To make a site attractive, two types of interactivity can help: passive and active.

Passive interactivity refers to features that can be placed on a site but do not require access to company databases. There is limited communication between a company's server and the user's computer. Yet such systems can contain features that include search utilities, ticker tapes and calculators for adding up things such as commissions, Mr. Higham said.

"I'm not talking about a back-end system;, it is all done on the front end," he said. "It makes you look good, and it's very cheap."

In contrast, active interactivity takes an existing company database and incorporates it into the Web site.

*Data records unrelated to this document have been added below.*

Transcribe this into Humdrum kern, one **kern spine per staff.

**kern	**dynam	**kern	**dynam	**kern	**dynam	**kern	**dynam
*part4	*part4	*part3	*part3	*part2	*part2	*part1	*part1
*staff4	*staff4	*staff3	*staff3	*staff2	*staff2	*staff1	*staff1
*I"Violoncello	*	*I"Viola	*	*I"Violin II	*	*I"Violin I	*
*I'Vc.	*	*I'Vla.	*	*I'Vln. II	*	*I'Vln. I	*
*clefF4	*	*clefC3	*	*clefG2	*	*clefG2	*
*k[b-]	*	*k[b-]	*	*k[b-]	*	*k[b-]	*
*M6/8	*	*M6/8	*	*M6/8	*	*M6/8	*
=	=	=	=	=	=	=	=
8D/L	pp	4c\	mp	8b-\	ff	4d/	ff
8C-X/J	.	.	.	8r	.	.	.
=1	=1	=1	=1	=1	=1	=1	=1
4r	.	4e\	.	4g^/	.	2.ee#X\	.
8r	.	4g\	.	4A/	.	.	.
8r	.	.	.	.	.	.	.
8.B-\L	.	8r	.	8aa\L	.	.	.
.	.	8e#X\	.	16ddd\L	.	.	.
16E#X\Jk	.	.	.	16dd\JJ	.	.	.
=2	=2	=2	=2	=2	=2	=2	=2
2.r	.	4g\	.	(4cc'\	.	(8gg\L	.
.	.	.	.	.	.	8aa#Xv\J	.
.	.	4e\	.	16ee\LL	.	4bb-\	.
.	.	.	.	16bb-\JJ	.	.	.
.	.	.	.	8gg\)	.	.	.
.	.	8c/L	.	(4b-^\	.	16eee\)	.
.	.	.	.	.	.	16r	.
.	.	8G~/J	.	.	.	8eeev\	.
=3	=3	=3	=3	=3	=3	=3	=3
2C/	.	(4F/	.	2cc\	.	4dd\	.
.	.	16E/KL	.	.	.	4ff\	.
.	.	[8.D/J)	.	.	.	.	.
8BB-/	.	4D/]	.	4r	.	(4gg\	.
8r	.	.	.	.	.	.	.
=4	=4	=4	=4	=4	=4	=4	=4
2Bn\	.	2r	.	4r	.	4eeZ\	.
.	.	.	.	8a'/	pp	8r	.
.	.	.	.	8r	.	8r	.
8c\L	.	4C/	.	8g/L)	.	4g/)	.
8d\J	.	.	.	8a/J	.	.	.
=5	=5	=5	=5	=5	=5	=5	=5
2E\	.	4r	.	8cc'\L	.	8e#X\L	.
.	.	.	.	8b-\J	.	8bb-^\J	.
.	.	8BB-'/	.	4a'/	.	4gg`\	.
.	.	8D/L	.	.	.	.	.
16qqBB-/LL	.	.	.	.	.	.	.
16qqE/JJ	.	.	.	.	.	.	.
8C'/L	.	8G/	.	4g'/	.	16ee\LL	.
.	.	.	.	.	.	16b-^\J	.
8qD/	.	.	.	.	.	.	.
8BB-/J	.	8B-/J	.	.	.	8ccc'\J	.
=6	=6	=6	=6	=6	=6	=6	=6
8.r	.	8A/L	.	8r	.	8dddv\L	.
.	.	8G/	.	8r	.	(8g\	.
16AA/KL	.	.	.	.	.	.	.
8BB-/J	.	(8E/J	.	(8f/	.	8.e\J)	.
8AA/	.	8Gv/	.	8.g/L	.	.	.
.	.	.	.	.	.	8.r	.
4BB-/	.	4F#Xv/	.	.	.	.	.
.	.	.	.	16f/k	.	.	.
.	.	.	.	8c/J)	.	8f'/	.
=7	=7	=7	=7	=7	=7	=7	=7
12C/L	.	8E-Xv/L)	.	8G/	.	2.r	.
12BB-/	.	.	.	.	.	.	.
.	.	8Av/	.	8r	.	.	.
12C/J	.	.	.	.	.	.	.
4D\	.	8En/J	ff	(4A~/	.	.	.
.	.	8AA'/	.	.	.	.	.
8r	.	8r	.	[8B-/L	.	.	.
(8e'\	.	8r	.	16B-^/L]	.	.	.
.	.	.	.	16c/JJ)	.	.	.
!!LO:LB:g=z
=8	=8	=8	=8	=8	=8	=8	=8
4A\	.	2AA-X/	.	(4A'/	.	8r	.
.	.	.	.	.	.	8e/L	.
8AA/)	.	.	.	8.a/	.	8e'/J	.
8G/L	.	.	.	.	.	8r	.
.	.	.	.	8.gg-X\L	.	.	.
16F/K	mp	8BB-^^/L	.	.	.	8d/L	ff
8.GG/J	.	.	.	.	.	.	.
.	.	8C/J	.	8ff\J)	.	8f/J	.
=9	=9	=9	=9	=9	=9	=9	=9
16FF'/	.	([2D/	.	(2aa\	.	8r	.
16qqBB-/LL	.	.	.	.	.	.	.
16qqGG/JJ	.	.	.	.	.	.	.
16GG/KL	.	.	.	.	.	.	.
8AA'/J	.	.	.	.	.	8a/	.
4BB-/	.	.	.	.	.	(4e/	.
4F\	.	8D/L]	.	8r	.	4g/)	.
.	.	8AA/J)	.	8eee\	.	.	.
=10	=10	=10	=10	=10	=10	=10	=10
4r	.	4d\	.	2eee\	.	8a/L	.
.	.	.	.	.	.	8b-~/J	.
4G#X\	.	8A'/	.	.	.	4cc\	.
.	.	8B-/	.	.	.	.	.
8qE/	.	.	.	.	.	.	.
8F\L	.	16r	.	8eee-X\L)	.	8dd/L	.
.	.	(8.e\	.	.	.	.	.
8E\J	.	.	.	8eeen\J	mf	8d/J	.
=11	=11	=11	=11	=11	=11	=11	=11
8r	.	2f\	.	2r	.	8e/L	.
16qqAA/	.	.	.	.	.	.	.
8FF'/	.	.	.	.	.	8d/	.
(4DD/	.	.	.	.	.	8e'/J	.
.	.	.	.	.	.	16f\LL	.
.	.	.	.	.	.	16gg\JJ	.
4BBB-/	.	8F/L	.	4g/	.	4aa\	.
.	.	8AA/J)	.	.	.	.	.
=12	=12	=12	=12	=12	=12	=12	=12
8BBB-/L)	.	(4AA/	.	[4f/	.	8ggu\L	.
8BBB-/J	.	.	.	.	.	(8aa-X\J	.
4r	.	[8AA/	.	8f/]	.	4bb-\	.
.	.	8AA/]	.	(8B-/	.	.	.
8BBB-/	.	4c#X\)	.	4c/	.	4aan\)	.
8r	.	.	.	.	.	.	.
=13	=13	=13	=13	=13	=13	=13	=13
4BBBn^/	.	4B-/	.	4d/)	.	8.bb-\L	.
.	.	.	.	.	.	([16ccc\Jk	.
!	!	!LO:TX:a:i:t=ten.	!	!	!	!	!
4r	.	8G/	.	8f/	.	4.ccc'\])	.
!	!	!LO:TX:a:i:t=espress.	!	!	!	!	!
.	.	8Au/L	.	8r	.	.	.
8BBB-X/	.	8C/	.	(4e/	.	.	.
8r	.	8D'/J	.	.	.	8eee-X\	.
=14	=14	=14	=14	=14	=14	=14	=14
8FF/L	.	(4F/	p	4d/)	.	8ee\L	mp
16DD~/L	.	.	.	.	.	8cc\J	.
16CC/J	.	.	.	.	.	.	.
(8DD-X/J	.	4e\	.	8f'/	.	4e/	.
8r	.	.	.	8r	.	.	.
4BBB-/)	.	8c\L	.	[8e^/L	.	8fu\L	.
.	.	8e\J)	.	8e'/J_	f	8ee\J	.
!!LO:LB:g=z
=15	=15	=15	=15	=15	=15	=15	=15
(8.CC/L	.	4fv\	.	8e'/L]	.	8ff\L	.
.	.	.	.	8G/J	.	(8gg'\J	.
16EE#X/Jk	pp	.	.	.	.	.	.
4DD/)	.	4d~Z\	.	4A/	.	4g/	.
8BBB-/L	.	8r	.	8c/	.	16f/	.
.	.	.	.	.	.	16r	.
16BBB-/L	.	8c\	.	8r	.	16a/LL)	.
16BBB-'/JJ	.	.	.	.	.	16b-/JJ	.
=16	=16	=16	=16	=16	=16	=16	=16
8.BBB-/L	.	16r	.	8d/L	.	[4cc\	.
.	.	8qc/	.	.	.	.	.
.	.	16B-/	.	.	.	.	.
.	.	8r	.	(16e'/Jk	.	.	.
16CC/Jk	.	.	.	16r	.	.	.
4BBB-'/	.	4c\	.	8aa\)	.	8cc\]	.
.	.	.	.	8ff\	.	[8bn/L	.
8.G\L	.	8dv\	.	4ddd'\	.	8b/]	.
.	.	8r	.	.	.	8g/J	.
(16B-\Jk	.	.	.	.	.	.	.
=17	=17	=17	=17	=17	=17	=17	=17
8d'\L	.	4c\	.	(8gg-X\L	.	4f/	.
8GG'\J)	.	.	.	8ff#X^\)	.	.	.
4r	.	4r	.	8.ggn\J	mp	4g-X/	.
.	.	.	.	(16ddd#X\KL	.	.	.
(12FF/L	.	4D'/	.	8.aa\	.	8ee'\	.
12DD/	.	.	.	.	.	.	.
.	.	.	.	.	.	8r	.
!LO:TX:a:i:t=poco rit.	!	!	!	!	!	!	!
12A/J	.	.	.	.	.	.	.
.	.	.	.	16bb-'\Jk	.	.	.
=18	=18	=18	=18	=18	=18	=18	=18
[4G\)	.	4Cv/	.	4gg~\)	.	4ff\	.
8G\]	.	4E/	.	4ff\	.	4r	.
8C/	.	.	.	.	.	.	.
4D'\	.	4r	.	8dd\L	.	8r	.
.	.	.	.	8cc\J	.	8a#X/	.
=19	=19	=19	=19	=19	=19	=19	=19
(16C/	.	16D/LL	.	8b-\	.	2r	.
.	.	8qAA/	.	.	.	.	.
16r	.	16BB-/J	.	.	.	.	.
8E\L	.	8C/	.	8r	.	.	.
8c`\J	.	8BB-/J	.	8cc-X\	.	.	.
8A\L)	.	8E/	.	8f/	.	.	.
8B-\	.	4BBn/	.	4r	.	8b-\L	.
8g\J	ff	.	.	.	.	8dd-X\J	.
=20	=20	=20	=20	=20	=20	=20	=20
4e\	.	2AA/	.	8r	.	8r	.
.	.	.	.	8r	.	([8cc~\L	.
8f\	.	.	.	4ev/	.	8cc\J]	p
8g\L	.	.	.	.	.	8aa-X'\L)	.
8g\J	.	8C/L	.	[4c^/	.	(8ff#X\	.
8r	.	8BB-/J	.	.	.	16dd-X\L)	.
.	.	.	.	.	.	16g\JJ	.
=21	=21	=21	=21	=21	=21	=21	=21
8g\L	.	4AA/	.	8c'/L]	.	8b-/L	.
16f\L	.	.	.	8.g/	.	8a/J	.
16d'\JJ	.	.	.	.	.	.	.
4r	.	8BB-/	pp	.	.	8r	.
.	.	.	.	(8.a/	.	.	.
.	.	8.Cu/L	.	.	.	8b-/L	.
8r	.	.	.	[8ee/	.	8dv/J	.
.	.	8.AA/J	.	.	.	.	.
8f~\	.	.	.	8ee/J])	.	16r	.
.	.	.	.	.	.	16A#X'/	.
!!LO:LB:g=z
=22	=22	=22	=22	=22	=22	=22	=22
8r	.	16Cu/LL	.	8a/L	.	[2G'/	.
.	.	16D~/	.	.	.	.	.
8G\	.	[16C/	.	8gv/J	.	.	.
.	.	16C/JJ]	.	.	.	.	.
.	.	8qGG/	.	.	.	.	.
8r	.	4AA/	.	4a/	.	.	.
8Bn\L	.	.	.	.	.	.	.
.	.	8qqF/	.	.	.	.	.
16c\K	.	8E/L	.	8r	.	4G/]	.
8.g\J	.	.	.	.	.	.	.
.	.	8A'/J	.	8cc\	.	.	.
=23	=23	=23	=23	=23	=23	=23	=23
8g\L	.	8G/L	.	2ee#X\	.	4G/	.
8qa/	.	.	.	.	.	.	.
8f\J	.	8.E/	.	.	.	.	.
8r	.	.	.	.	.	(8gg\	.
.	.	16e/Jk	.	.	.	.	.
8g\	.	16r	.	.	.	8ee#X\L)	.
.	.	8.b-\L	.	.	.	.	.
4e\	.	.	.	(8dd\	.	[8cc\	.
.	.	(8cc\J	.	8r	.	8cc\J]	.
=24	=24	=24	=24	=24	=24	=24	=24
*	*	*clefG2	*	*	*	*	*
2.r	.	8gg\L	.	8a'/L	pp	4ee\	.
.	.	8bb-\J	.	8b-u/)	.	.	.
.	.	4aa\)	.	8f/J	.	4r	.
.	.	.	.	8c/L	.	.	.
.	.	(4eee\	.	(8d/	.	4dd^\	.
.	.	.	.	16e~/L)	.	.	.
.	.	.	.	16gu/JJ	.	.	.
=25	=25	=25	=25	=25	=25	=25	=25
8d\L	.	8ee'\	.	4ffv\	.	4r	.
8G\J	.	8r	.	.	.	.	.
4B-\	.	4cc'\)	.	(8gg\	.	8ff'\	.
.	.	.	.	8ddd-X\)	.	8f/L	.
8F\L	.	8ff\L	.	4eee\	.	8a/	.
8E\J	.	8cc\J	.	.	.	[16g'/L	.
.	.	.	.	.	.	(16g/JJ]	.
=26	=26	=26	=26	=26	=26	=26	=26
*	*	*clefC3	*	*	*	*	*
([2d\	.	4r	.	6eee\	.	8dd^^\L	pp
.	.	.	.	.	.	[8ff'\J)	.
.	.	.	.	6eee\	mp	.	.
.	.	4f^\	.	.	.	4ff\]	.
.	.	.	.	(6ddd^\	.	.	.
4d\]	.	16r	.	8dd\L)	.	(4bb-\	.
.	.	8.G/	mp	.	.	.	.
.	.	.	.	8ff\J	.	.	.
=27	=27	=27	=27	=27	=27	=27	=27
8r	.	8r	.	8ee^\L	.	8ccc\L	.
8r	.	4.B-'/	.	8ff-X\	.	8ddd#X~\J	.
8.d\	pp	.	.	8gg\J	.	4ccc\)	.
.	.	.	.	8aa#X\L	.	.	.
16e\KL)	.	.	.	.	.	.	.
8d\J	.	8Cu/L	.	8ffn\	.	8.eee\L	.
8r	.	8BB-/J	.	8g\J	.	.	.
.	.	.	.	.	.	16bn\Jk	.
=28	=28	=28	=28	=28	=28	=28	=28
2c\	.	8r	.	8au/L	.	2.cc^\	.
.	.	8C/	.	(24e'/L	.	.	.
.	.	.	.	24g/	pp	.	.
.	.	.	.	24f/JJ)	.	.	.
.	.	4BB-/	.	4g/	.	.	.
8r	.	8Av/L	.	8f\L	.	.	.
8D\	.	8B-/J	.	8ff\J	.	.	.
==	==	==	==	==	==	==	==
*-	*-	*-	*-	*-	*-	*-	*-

Airlines now use such systems to allow customers to access frequent-flyer account information.

Most insurance companies, however, don't use such systems today because of the expense and security requirements for user identification and firewalls to deter unwanted system penetration.

"However, this allows you to do real-time business processing on line," Mr. Higham said. Companies that want to take their Web sites to that stage should consider in-house data systems to control costs. It is generally agreed that, for quality reasons, it is not a good idea to outsource services that affect customers, he said.

But companies do need to be online, or they will lose customers to other financial services companies that are already picking off the easy business, said Daniel Janal, Internet marketing consultant and president and chief executive officer of Janal Communications in Danville, Calif.

Nevertheless, not everyone will be buying insurance through the Internet, Mr. Higham said.

"A lot of people in the insurance industry feel that insurance products, while they can be sold by electronic media, still have an awful long way to go because of the human interactions needed," he said. "The vast majority of insurance products are sold through insurance agents because people like to have a neck to get their hands around in case the coverage isn't in place when there is a claim."

And he said the Internet will not make agents extinct. Five years from now, 80% to 90% of complex insurance products still will be sold by agents, Mr. Higham predicted.

"However, I do believe if you are my agent and I like you and you are a good guy and you help me with different products, I will buy the product from you and you will use the Internet in some way to consummate the sale and the Internet will then service me if I want to check on a bill or claim. I don't have to call you anymore. You are now free to go sell more policies."

Just as United Parcel Service of America Inc. allows customers to track packages and other companies are making it very easy to have flowers delivered worldwide, so, too, must insurers use technology to better service customers, the experts advised.

"You have to sit down and look at your business and say, 'How can we do something to make it this easy to do business with us?' " Mr. Higham said.